To investigate if only ERK1/2 and phospho-CREB or also additional components of the MAPK-signaling cascade are affected by SHANK2 loss, we performed protein arrays, targeting the ERK1/2 pathway in d21 and d42 hiPSC-derived neurons of father, mother and patient. In d21 neurons, the data derived from the patient clustered differently than from the father and the mother, showing both up- and downregulated proteins in comparison to the two parents (Figure 5A). In d42 neurons, the changes in the patient in comparison to the father and the mother were even more obvious, since almost all proteins analyzed showed a drastically lower expression in the patient (Figure 5B). To identify proteins distinctly up- or downregulated between the patient and parents, we filtered only for those proteins that showed a fold change of 0.45 greater or smaller for the patient in comparison to both the mother and the father. In d21 neurons, we obtained a group of four up- and two downregulated proteins (Figure 5C), and, in d42 neurons, all proteins were downregulated, including phospho-ERK1/2 (p44/42 MAP kinase phospho-Tyr204) and phospho-CREB (Figure 5D) that we analyzed before. In the ERK1/2 pathway, a series of kinases is activated by consecutive phosphorylation, leading to the activation of a variety of transcription factors (Molina and Adjei, 2006). The identified proteins represented all levels of the ERK1/2-signaling hierarchy (Figure 5E), supporting our hypothesis of a general dysregulation of the ERK1/2-signaling cascade under SHANK2 deletion.

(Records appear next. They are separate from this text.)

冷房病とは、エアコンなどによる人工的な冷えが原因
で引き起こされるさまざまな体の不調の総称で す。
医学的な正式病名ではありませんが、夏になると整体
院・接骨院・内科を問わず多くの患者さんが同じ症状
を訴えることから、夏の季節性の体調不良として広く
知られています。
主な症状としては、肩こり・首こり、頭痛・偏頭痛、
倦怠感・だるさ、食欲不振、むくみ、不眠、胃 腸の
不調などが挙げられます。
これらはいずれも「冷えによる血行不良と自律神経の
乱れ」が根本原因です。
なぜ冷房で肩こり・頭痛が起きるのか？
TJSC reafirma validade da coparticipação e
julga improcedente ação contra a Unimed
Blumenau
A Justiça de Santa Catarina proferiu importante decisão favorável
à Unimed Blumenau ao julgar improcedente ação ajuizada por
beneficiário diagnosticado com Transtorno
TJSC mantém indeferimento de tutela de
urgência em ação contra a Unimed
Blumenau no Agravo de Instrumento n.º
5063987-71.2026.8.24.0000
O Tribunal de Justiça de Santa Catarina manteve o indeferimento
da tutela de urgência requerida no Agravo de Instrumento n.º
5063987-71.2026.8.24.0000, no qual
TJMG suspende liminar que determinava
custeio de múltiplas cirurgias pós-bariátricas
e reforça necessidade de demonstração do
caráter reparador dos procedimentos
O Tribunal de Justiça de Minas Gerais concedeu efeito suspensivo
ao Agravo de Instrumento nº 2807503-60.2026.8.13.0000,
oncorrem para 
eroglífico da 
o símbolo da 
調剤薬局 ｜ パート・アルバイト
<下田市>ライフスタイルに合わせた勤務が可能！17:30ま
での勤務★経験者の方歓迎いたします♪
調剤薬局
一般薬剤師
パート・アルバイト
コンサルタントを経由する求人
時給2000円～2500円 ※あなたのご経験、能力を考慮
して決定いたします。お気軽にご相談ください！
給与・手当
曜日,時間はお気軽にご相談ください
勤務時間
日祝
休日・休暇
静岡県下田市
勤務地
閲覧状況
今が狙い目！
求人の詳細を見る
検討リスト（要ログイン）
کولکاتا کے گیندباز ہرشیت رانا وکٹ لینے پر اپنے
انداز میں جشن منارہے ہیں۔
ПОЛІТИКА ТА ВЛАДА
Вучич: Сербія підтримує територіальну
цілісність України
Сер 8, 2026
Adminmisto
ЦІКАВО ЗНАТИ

To confirm that SHANK2 deficiency affects ERK1/2 signaling in general, we performed Western Blot analysis of 7-day-(P7)-old Shank2(+/+), Shank2(+/−), and Shank2(−/−) mice. Hippocampal tissue lysates showed no changes in ERK1/2 or phospho-ERK1/2 expression (Figure 6A), but, in striatum, (Figure 6B) phospho-ERK1/2 was significantly decreased in Shank2(−/−) mice, while total ERK1/2 stayed constant. Interestingly, none of these changes were observed in 70-day-(P70)-old adult mice (Figures 6C,D), indicating a neurodevelopmental dysregulation of the ERK1/2 pathway in striatum. Comparable to the hiPSC neuron data, AKT and phospho-AKT (Supplementary Figure 4G) were not altered in P7 striatum. Completing the picture, mGluR5 was also significantly decreased in P7 striatum (Figure 6E), but not in hippocampus (Figure 6F). P7 striatum also showed a clear trend for decreased phospho-CREB (Figure 6G). These data support the hypothesis of developmental ERK1/2 dysregulation under SHANK2 deficiency during a specific window during neurogenesis that differentially affects specific brain regions.